According to statistics from the US Department of Labor, the interior design field is expected to grow faster than average through the year 2016, with an expected increase of 19 percent from 2006 to a total of 86,000 designers employed. These statistics provide a positive outlook for those seeking employment in the interior design field. According to the United States Department of Labor, as of this year, the median earnings for an interior designer stand at approximately $42,000, with the overall median salary range being approximately $32,000 to $78,500.
Though the economy performed poorly throughout 2008 and remains uncertain, its impact on the interior design field is not yet realized. Interior design services are considered a luxury by many homeowners, but there are still homeowners that choose to convert equity in their homes into cash for remodeling projects and elect to hire a professional designer. Furthermore, the creation of multiple design shows on cable and satellite television has increased an interest in consumer spending in the areas of home design.

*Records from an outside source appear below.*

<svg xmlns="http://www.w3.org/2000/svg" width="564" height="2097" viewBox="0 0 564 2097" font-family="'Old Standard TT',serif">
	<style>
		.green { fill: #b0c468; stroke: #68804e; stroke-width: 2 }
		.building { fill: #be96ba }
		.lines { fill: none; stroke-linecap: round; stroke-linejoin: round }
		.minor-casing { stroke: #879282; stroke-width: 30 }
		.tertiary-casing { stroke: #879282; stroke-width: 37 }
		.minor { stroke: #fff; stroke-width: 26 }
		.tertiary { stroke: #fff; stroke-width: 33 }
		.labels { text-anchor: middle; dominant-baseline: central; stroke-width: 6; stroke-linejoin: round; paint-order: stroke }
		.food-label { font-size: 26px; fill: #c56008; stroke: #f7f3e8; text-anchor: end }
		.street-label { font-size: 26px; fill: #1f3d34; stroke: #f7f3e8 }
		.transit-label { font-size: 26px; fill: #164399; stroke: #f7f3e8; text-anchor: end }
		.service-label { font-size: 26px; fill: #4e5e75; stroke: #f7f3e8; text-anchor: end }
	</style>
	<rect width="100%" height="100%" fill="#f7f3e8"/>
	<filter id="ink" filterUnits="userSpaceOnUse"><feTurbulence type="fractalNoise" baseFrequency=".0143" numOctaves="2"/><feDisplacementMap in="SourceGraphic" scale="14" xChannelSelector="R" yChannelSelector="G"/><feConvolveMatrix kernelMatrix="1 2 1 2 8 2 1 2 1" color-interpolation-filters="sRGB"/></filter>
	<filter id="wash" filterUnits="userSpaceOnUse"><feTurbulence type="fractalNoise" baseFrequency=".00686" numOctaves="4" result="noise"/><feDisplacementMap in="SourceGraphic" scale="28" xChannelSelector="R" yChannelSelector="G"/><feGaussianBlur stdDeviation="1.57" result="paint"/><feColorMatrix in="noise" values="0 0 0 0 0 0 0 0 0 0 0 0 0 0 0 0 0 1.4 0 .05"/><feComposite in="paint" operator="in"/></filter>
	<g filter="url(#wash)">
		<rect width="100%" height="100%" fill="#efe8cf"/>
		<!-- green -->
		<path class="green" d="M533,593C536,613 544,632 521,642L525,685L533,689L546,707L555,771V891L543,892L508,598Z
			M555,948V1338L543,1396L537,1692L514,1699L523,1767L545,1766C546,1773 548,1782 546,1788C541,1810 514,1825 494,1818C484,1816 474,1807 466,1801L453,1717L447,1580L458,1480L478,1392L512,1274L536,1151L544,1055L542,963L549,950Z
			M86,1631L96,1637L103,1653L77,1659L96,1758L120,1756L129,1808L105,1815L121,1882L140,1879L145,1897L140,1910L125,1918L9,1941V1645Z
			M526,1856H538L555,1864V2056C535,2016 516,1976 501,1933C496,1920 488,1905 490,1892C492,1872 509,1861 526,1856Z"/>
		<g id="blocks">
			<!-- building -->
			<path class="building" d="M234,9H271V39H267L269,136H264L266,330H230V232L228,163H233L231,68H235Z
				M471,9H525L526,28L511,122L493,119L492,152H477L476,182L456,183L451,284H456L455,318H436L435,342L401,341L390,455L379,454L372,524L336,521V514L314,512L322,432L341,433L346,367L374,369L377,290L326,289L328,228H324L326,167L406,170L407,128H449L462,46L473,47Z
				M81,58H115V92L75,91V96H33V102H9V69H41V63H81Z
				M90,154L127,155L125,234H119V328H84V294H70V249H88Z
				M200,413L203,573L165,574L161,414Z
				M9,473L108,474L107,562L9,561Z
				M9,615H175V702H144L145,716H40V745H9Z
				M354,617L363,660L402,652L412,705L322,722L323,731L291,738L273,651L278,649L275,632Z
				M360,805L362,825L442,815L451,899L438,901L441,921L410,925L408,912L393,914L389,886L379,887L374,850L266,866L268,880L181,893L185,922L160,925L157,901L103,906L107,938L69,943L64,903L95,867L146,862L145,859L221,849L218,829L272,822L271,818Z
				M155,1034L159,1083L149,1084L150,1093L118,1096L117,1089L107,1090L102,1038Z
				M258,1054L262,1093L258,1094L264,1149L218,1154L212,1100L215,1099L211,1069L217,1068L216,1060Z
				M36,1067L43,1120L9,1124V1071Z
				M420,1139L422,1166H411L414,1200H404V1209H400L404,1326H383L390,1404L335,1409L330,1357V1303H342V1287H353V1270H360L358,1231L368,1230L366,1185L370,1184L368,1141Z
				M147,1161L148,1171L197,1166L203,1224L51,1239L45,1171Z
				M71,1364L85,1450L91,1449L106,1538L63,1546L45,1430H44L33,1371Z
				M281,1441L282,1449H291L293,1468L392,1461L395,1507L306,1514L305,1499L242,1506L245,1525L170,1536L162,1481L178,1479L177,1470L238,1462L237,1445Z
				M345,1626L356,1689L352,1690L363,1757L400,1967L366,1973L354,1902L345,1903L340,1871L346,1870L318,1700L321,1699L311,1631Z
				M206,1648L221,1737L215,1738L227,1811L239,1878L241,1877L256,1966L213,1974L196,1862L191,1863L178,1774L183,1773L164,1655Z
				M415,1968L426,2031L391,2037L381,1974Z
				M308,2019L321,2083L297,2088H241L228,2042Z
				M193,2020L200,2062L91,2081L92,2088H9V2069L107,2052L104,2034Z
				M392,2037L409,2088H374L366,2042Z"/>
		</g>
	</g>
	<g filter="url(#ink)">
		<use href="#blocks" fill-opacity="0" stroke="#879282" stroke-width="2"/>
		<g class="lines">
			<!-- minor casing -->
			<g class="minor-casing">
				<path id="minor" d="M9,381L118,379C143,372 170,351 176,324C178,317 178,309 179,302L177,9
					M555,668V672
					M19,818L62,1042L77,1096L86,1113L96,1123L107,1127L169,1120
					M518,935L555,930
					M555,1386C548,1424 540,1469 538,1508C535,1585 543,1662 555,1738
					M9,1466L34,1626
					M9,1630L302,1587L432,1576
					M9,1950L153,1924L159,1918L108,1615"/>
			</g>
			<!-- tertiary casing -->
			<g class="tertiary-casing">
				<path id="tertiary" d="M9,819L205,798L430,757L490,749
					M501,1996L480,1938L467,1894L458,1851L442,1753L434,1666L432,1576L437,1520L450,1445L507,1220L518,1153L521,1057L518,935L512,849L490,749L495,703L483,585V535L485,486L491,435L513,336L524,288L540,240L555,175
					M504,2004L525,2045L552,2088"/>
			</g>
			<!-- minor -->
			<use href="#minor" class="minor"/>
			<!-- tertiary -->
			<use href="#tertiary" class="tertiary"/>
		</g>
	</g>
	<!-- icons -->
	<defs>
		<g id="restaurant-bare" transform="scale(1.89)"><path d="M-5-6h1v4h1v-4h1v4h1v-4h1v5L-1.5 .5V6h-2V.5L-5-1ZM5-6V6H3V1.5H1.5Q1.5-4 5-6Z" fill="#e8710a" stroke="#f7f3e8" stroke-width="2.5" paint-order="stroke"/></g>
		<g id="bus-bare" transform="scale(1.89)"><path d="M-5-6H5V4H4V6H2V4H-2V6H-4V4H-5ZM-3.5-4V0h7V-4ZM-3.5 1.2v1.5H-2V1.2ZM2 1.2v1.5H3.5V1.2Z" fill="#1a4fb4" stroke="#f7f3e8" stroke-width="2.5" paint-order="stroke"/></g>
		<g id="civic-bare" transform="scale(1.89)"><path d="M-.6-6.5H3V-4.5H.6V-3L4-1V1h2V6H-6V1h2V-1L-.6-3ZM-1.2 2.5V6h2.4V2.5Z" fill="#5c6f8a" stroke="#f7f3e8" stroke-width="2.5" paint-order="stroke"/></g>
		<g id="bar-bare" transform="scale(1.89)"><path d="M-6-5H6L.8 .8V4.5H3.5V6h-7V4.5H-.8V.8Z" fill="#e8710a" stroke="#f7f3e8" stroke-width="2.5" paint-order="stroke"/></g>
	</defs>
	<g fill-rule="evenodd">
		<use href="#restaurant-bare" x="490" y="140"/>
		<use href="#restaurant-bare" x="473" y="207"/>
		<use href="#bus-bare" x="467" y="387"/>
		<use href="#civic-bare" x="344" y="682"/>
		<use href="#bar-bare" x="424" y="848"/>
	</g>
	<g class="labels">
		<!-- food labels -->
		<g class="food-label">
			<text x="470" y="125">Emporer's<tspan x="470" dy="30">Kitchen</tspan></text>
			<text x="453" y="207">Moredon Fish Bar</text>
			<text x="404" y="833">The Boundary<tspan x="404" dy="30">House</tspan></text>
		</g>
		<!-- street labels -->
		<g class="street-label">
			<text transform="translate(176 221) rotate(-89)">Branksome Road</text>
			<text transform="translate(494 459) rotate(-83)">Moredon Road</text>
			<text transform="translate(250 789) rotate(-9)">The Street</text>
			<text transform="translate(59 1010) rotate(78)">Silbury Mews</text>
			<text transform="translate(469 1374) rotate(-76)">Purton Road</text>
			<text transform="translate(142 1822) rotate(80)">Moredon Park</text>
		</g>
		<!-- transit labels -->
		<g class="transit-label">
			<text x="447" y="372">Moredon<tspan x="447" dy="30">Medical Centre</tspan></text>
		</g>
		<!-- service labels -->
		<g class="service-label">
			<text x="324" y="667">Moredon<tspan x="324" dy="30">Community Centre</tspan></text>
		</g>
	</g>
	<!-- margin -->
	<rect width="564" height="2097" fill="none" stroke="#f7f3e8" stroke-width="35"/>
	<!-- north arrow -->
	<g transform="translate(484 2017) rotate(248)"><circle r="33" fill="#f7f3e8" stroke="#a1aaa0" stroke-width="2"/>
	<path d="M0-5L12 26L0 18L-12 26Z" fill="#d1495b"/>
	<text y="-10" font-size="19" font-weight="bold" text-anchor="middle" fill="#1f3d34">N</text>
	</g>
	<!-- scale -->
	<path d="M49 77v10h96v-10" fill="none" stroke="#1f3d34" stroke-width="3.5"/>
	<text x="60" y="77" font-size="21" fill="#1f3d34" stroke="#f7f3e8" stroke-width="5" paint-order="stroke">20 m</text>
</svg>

Opportunities for employment are also growing from the many furniture retailers who now prefer to employ interior designers either as the store's designer or as sales associates in order to offer customers interior design services in conjunction with furniture purchases. Paint and wall covering retailers, as well as rug and floor covering retailers are employing designers to provide these same services. In the commercial sectors, interior designers are still sought for new construction and construction renovation projects, especially in the areas of health care and hospitality.
Interior designers placing themselves into the field in the next four years can expect to find jobs with architectural firms, architectural landscapers, furniture retailers, and private businesses. As of 2006, approximately one-fourth of interior designers were self-employed, working with private clients, businesses, and corporations either as contractors with other companies or through their own design studios.
Employment opportunities vary from state to state, with some states licensing or certifying interior designers. Larger architectural firms often seek those with a four year degree in interior design, while other sectors seek talented and creative individuals with any amount of training. Those interested in self-employment can tailor their education to meet their business goals.
The job outlook for the interior design field is generally strong, especially for those who are able to specialize in one area or niche in design work. Some of the specific areas of design that are highly sought include outdoor living space design, bathroom and kitchen design, and the newly coined term "techorating," which involves designing a space to incorporate modern technologies, such as flat panel TVs, surround sound, theater seating, and home office equipment.
For those interested in a career in interior design, employment opportunities are projected to remain good. Those just beginning in the field can expect to receive entry-level opportunities, with possible on-the-job training, and the potential to advance their career. Opportunity for growth through continued education and networking through national conventions also remains good.